_Exercise aim_
Below are some records; find each line that carries the word "files" and copy it.

_Source texts of formatted documents_
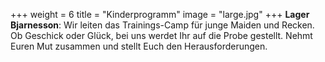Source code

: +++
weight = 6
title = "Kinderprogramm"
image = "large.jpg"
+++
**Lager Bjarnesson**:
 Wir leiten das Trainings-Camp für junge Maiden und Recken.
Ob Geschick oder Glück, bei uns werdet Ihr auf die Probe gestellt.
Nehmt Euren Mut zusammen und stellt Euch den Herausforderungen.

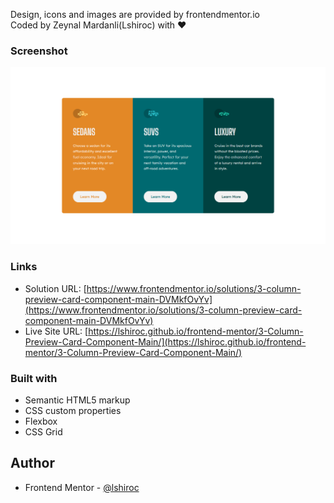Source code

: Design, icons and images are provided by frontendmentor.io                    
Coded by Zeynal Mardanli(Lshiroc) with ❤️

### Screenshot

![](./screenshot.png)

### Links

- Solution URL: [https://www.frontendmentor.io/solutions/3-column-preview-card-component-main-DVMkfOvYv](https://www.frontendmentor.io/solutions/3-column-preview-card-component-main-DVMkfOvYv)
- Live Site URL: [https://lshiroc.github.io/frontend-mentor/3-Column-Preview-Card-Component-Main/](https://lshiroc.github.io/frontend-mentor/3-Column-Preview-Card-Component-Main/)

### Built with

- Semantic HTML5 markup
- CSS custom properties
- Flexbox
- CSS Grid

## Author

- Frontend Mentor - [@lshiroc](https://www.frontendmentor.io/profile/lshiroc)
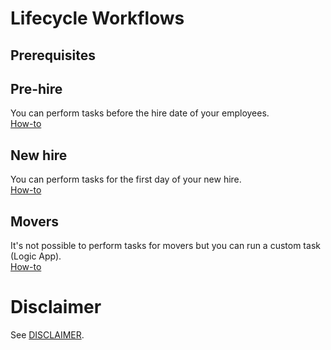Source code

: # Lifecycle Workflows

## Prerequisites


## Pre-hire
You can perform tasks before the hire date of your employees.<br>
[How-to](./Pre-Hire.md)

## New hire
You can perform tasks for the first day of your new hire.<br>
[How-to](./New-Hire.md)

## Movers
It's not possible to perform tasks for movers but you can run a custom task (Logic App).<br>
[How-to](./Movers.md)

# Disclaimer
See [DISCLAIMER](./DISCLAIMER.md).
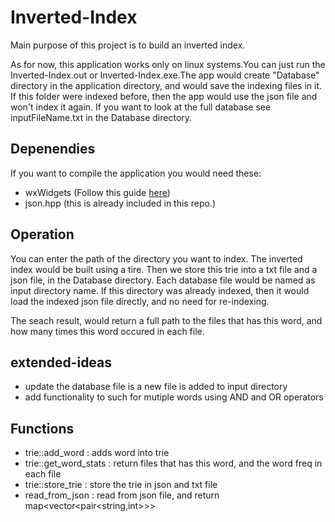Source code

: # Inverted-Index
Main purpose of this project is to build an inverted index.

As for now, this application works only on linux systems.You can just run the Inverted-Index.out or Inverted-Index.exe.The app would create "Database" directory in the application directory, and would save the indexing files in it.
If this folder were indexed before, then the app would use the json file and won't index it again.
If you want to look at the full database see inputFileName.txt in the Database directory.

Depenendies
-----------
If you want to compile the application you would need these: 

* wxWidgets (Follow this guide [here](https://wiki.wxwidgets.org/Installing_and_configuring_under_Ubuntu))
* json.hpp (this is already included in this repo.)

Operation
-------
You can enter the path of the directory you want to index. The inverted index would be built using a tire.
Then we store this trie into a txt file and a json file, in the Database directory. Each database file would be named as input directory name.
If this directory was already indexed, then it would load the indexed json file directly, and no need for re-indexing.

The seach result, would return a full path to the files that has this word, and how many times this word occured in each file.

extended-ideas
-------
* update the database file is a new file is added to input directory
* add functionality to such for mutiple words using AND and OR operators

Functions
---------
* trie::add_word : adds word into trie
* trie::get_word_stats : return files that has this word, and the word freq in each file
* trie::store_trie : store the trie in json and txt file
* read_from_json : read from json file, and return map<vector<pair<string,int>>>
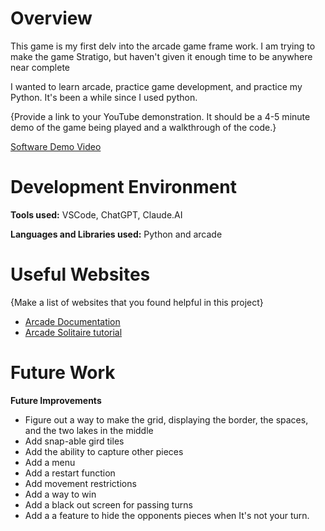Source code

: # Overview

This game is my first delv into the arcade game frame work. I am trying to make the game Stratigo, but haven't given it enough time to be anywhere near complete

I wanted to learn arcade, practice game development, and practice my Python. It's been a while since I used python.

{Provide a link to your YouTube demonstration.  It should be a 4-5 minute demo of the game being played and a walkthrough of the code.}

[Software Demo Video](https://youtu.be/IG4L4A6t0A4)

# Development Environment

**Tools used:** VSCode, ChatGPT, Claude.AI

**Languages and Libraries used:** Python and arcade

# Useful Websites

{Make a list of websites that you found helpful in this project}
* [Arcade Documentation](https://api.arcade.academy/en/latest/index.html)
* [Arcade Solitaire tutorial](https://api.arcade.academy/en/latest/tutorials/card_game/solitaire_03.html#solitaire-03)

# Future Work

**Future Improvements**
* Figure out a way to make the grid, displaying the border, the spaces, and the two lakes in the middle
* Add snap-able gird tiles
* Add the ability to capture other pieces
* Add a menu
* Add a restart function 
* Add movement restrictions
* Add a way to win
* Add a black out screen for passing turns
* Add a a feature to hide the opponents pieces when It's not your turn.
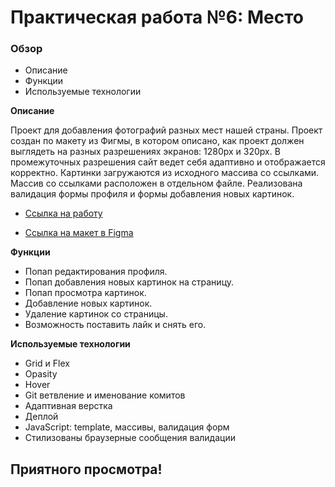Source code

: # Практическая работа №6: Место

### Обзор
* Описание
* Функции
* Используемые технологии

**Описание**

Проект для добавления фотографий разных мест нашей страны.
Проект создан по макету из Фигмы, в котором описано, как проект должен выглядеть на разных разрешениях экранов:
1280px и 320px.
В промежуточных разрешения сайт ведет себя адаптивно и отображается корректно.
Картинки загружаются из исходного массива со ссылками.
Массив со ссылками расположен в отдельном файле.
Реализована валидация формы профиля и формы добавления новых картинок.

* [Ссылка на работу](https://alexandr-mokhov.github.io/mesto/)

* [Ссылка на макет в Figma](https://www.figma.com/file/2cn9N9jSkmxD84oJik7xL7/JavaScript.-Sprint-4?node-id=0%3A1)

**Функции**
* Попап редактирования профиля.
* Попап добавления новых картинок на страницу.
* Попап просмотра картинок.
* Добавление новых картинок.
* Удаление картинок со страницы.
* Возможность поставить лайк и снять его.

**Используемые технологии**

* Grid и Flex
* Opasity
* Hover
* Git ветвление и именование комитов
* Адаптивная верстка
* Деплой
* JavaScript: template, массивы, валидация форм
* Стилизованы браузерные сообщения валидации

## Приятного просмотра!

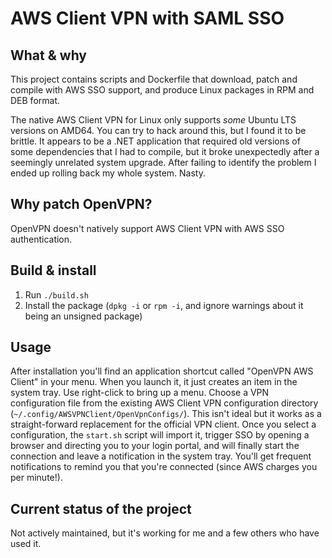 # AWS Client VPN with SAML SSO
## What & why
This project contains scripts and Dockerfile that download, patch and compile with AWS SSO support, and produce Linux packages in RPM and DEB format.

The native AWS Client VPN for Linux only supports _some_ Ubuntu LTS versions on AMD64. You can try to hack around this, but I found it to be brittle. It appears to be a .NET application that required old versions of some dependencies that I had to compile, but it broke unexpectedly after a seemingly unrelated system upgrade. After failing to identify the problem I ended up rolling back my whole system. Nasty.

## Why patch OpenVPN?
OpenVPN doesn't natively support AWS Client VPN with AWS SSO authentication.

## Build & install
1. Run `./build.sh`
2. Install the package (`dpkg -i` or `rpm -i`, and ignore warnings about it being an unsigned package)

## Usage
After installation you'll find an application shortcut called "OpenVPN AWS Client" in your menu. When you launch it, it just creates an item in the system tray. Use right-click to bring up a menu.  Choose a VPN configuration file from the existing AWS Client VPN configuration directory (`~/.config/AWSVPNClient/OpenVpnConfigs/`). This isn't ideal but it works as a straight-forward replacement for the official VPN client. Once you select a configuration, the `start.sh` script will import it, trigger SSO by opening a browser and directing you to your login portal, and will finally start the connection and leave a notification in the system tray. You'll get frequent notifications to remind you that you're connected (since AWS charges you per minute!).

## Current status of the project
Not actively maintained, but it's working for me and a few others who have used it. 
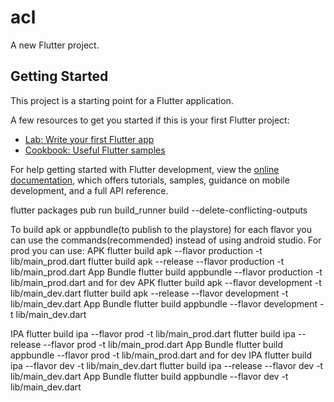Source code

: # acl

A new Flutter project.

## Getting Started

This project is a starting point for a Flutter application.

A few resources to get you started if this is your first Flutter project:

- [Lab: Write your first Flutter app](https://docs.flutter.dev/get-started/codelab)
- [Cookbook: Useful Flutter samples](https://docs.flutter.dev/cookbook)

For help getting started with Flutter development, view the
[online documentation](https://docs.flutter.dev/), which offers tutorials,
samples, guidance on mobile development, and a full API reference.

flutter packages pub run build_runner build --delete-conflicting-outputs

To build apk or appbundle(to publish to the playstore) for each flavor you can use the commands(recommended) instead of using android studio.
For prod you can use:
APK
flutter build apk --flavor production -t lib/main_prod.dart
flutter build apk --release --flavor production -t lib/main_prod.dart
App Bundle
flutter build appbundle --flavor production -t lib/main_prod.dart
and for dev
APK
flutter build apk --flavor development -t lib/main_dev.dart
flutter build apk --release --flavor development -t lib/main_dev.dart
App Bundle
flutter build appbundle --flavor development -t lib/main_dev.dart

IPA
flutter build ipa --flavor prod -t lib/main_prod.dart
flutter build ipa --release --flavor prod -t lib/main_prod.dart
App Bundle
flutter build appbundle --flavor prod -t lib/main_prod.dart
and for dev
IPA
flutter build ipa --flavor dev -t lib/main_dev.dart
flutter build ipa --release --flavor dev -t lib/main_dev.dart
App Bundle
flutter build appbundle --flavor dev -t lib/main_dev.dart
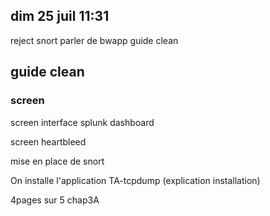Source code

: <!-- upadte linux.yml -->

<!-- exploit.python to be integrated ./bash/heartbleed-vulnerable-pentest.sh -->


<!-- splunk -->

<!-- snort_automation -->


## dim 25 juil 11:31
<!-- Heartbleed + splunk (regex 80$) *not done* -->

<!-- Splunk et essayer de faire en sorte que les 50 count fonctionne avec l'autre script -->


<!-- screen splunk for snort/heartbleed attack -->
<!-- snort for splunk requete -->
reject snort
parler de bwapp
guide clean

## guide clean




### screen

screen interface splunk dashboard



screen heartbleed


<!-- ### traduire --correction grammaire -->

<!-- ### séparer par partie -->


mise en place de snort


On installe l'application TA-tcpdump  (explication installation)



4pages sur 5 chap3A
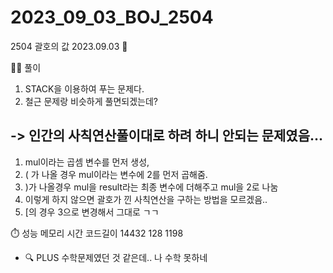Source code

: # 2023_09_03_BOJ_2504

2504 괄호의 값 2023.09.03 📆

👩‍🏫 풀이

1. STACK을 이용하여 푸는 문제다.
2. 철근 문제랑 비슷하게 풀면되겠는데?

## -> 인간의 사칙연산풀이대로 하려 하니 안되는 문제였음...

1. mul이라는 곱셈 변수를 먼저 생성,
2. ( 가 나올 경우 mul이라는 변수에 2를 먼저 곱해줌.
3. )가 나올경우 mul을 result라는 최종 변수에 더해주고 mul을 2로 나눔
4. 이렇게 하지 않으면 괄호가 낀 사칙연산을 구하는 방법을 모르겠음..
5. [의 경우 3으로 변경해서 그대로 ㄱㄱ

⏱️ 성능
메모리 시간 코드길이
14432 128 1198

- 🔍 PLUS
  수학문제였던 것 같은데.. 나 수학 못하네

_Written response_
As for now, this application works only on linux systems.You can just run the Inverted-Index.out or Inverted-Index.exe.The app would create "Database" directory in the application directory, and would save the indexing files in it.
The seach result, would return a full path to the files that has this word, and how many times this word occured in each file.
* trie::get_word_stats : return files that has this word, and the word freq in each file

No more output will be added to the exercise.